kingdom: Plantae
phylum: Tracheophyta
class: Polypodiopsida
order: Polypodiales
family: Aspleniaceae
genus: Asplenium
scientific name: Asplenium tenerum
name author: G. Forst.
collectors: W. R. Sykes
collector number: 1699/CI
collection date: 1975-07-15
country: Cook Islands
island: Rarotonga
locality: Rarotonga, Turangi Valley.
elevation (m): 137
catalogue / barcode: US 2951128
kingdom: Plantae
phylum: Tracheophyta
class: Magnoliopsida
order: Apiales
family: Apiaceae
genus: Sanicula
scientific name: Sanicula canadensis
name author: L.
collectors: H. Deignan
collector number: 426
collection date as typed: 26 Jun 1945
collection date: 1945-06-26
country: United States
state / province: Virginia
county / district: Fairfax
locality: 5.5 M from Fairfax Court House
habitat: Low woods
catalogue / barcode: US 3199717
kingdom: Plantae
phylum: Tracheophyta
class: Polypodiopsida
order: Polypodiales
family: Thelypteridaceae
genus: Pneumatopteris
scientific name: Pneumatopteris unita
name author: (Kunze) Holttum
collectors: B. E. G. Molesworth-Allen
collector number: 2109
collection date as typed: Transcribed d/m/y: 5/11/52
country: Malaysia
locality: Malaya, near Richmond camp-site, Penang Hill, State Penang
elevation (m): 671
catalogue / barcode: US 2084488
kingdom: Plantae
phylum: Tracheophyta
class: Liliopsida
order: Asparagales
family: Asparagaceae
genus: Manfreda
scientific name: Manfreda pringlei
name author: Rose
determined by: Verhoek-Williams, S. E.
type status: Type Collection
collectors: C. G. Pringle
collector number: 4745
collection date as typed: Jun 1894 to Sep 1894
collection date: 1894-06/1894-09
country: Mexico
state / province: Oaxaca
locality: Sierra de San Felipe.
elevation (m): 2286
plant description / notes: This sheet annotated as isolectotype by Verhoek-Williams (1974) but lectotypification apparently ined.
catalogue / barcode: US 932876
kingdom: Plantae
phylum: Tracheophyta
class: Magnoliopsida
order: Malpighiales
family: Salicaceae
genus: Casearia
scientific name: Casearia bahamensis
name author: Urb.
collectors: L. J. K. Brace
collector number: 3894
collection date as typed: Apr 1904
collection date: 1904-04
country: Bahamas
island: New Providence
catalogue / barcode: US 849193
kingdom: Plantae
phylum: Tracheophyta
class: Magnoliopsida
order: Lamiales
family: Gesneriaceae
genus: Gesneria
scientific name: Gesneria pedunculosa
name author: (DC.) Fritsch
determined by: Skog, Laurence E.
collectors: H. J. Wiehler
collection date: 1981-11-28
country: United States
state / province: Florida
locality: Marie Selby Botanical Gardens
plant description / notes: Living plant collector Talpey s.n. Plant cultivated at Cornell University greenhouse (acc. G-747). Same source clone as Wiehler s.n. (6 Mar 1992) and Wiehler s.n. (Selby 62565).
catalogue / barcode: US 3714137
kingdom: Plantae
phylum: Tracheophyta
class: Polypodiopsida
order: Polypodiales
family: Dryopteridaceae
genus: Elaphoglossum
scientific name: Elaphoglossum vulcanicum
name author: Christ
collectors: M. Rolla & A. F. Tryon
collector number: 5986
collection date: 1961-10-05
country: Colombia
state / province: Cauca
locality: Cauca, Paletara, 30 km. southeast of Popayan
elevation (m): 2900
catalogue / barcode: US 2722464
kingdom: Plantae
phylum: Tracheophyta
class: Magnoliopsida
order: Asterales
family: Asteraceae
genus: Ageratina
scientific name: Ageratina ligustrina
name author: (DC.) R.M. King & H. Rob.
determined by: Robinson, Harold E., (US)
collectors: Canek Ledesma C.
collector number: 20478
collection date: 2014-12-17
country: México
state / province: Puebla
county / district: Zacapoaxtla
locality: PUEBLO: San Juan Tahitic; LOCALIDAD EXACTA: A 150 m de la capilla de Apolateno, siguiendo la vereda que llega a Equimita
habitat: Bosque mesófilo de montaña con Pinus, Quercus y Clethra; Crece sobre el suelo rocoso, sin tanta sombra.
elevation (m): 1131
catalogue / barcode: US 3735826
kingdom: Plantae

○ ○ ○ ○ ○

◆ GOAL
Identify every line of the records above that contains the string "family", and copy each such line in full. Case counts.

◆ WRITTEN SOLUTION
family: Aspleniaceae
family: Apiaceae
family: Thelypteridaceae
family: Asparagaceae
family: Salicaceae
family: Gesneriaceae
family: Dryopteridaceae
family: Asteraceae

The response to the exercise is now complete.